Make movie with this language for promotion, used similar to A Clockwork Orange, where they wanted a futuristic language?
In an ideal situation, every sound would correspond to a single letter. There are over 40 sounds in English, and 26 letters. Often people interested in this goal add more letters. I'm curious about taking away sounds, to have only 26 of them. Somebody must have tried this, but I have not yet found an example. On 2014-11-17, Allan Kiisk said that in the Estonian spelling reform, pronunciations adjusted to match new phonetic spellings.
There was a successful Turkish spelling reform. (Apparently made pronunciation more regular, but spelling less predictable.)
These are ideas people from people, not output from my program:
| Common | Suggested |
|---|---|
| burnt | burned |
| cemetery | cemetary |
| stationery | stationary |
| maintenance | maintenence |
| weird | wierd |
| judgment | judgement |
| guarantee | gaurentee |
| guard | gaurd |
| guardian | gaurdian |
| colonel | kernel |
| temperament | temperment |
| favour | favor |
| paid | payed |
| dreamt | dreamed |
| night | nite |
| learnt | learned |
| through | thru |
| camouflage | camoflage |
These are output from my program:
| Common | Regularized |
|---|---|
| weather | wether |
| whether | wether |
| guitar | gitar |
| weird | wierd |
| been | bin |
| guarantee | garantee |
| guardian | gardian |
| which | wich |
| paid | payd |
| think | thingk |
| prefer | prifur |
| have | hav |
Creating a spell check dictionary add-on for firefox.

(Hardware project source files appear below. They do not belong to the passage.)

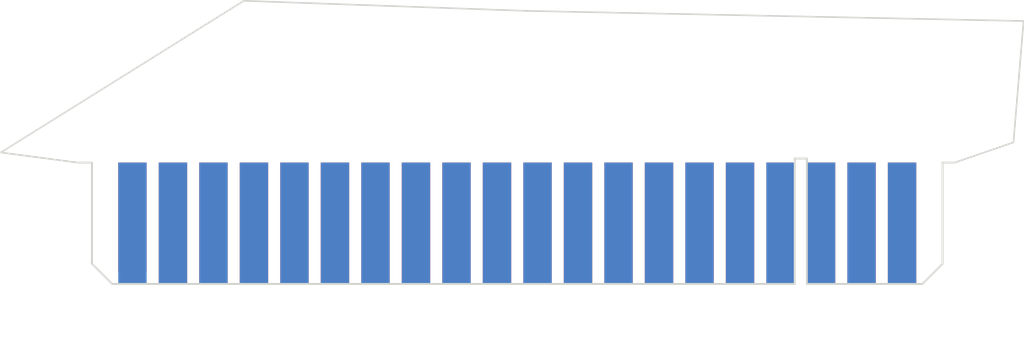
<source format=kicad_pcb>
(kicad_pcb (version 20211014) (generator pcbnew)

  (general
    (thickness 1.6)
  )

  (paper "A4")
  (layers
    (0 "F.Cu" signal)
    (31 "B.Cu" signal)
    (32 "B.Adhes" user "B.Adhesive")
    (33 "F.Adhes" user "F.Adhesive")
    (34 "B.Paste" user)
    (35 "F.Paste" user)
    (36 "B.SilkS" user "B.Silkscreen")
    (37 "F.SilkS" user "F.Silkscreen")
    (38 "B.Mask" user)
    (39 "F.Mask" user)
    (40 "Dwgs.User" user "User.Drawings")
    (41 "Cmts.User" user "User.Comments")
    (42 "Eco1.User" user "User.Eco1")
    (43 "Eco2.User" user "User.Eco2")
    (44 "Edge.Cuts" user)
    (45 "Margin" user)
    (46 "B.CrtYd" user "B.Courtyard")
    (47 "F.CrtYd" user "F.Courtyard")
    (48 "B.Fab" user)
    (49 "F.Fab" user)
    (50 "User.1" user)
    (51 "User.2" user)
    (52 "User.3" user)
    (53 "User.4" user)
    (54 "User.5" user)
    (55 "User.6" user)
    (56 "User.7" user)
    (57 "User.8" user)
    (58 "User.9" user)
  )

  (setup
    (pad_to_mask_clearance 0)
    (pcbplotparams
      (layerselection 0x00010fc_ffffffff)
      (disableapertmacros false)
      (usegerberextensions false)
      (usegerberattributes true)
      (usegerberadvancedattributes true)
      (creategerberjobfile true)
      (svguseinch false)
      (svgprecision 6)
      (excludeedgelayer true)
      (plotframeref false)
      (viasonmask false)
      (mode 1)
      (useauxorigin false)
      (hpglpennumber 1)
      (hpglpenspeed 20)
      (hpglpendiameter 15.000000)
      (dxfpolygonmode true)
      (dxfimperialunits true)
      (dxfusepcbnewfont true)
      (psnegative false)
      (psa4output false)
      (plotreference true)
      (plotvalue true)
      (plotinvisibletext false)
      (sketchpadsonfab false)
      (subtractmaskfromsilk false)
      (outputformat 1)
      (mirror false)
      (drillshape 1)
      (scaleselection 1)
      (outputdirectory "")
    )
  )

  (net 0 "")

  (footprint "Sebs-footprints:IBM_2x20_EDGE" (layer "F.Cu") (at 165.1 100.965))

  (gr_line (start 107.95 100.33) (end 123.19 90.805) (layer "Edge.Cuts") (width 0.1) (tstamp 063cacd7-1a2f-4941-9acb-923ca2438099))
  (gr_line (start 171.45 99.695) (end 167.767 100.965) (layer "Edge.Cuts") (width 0.1) (tstamp 2b64a0dc-20fc-4c02-b59f-b89d8a02082d))
  (gr_line (start 112.776 100.965) (end 107.95 100.33) (layer "Edge.Cuts") (width 0.1) (tstamp 4a92268f-a311-4882-aa2c-ef03366110ae))
  (gr_line (start 172.085 92.075) (end 171.45 99.695) (layer "Edge.Cuts") (width 0.1) (tstamp 70b669af-e7d3-43a6-891b-6a6e51db73a0))
  (gr_line (start 140.97 91.44) (end 172.085 92.075) (layer "Edge.Cuts") (width 0.1) (tstamp 8c980e22-1d2e-4b42-abbc-573249b8f88a))
  (gr_line (start 123.19 90.805) (end 140.97 91.44) (layer "Edge.Cuts") (width 0.1) (tstamp b4553c85-c022-4db6-b851-cbfd0ab98b7d))

)

</source>
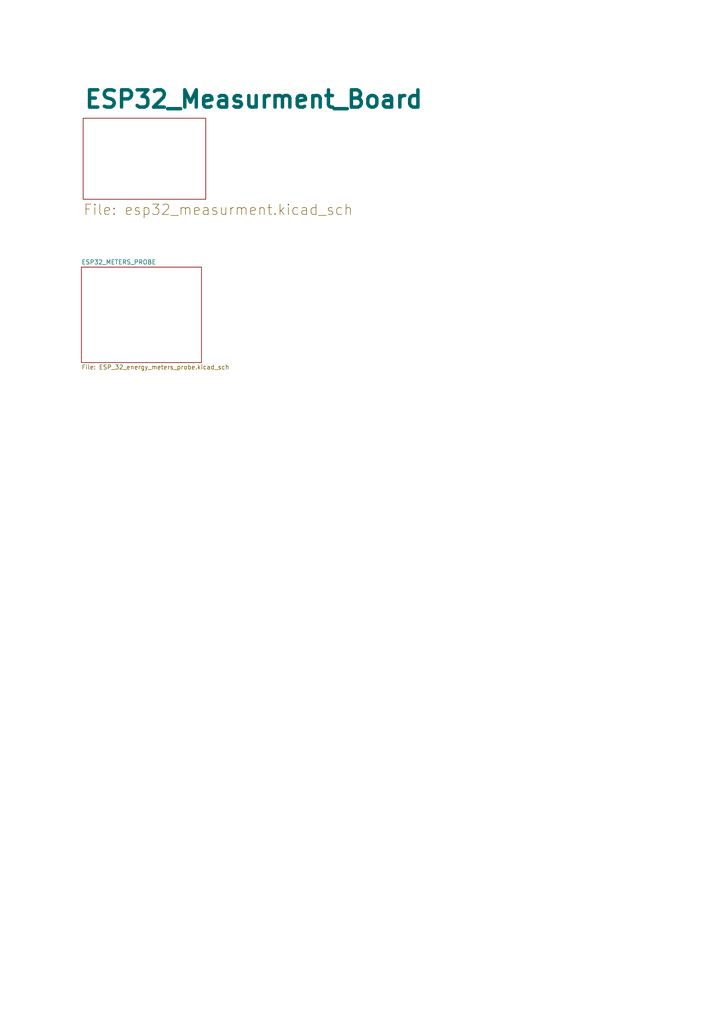
<source format=kicad_sch>
(kicad_sch
	(version 20231120)
	(generator "eeschema")
	(generator_version "8.0")
	(uuid "555ba40f-9abb-4b99-82c6-07e888fda9fd")
	(paper "A4" portrait)
	(lib_symbols)
	(sheet
		(at 23.622 77.47)
		(size 34.798 27.686)
		(fields_autoplaced yes)
		(stroke
			(width 0.1524)
			(type solid)
		)
		(fill
			(color 0 0 0 0.0000)
		)
		(uuid "8e097fd6-54e8-4c39-b60f-16b9a98546bb")
		(property "Sheetname" "ESP32_METERS_PROBE"
			(at 23.622 76.7584 0)
			(effects
				(font
					(size 1.27 1.27)
				)
				(justify left bottom)
			)
		)
		(property "Sheetfile" "ESP_32_energy_meters_probe.kicad_sch"
			(at 23.622 105.7406 0)
			(effects
				(font
					(size 1.27 1.27)
				)
				(justify left top)
			)
		)
		(instances
			(project "ESP32_master"
				(path "/555ba40f-9abb-4b99-82c6-07e888fda9fd"
					(page "3")
				)
			)
		)
	)
	(sheet
		(at 24.13 34.29)
		(size 35.56 23.495)
		(fields_autoplaced yes)
		(stroke
			(width 0.1524)
			(type solid)
		)
		(fill
			(color 0 0 0 0.0000)
		)
		(uuid "a8064d67-baba-4afe-84af-1260f43bc5ee")
		(property "Sheetname" "ESP32_Measurment_Board"
			(at 24.13 31.7134 0)
			(effects
				(font
					(size 5 5)
					(bold yes)
				)
				(justify left bottom)
			)
		)
		(property "Sheetfile" "esp32_measurment.kicad_sch"
			(at 24.13 59.0616 0)
			(effects
				(font
					(size 3 3)
				)
				(justify left top)
			)
		)
		(instances
			(project "ESP32_master"
				(path "/555ba40f-9abb-4b99-82c6-07e888fda9fd"
					(page "2")
				)
			)
		)
	)
	(sheet_instances
		(path "/"
			(page "1")
		)
	)
)
</source>
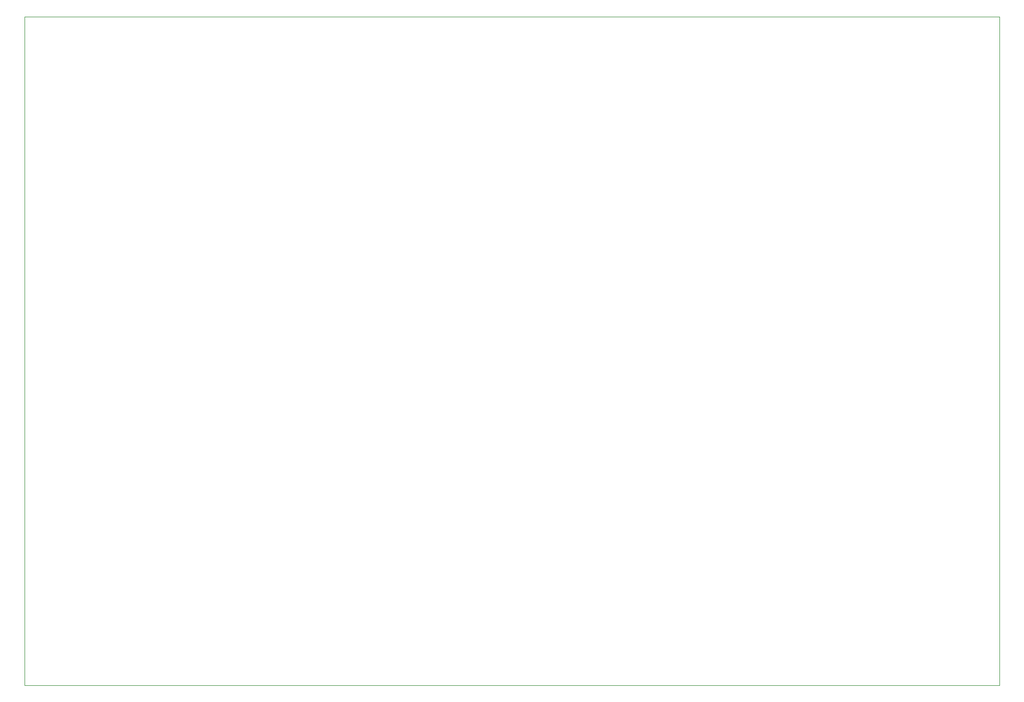
<source format=gm1>
%TF.GenerationSoftware,KiCad,Pcbnew,5.1.8+dfsg1-1*%
%TF.CreationDate,2020-11-15T23:58:27-05:00*%
%TF.ProjectId,cap_pcb,6361705f-7063-4622-9e6b-696361645f70,rev?*%
%TF.SameCoordinates,Original*%
%TF.FileFunction,Profile,NP*%
%FSLAX46Y46*%
G04 Gerber Fmt 4.6, Leading zero omitted, Abs format (unit mm)*
G04 Created by KiCad (PCBNEW 5.1.8+dfsg1-1) date 2020-11-15 23:58:27*
%MOMM*%
%LPD*%
G01*
G04 APERTURE LIST*
%TA.AperFunction,Profile*%
%ADD10C,0.050000*%
%TD*%
G04 APERTURE END LIST*
D10*
X231140000Y-127889000D02*
X73152000Y-127889000D01*
X231140000Y-19558000D02*
X231140000Y-127889000D01*
X73152000Y-19558000D02*
X231140000Y-19558000D01*
X73152000Y-127889000D02*
X73152000Y-19558000D01*
M02*

</source>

Bug preventing me from using it, 2018-09-13.
Firefox English spelling dictionary.
Untested because of above bug, Firefox spelling dictionary, with the following changes:
Based on English United States Dictionary version 60 from Jul 23, 2018.
Not long ago, in a video, I heard the word "impregnable". And, even though I knew what all of the parts meant, I didn't know what the word meant. Did the "im" prefix mean "into", as in "impregnate" and "immigration", or did it mean "not", as in "impenetrable" and "impossible"? My guess was wrong, and this is a common problem in English.
So another potential improvement could be to replace inconsistent prefixes. Like replacing all instances of the prefix "im" meaning "not" with the prefix "un". Giving us "unpregnable", "unpenetrable", and "unpossible".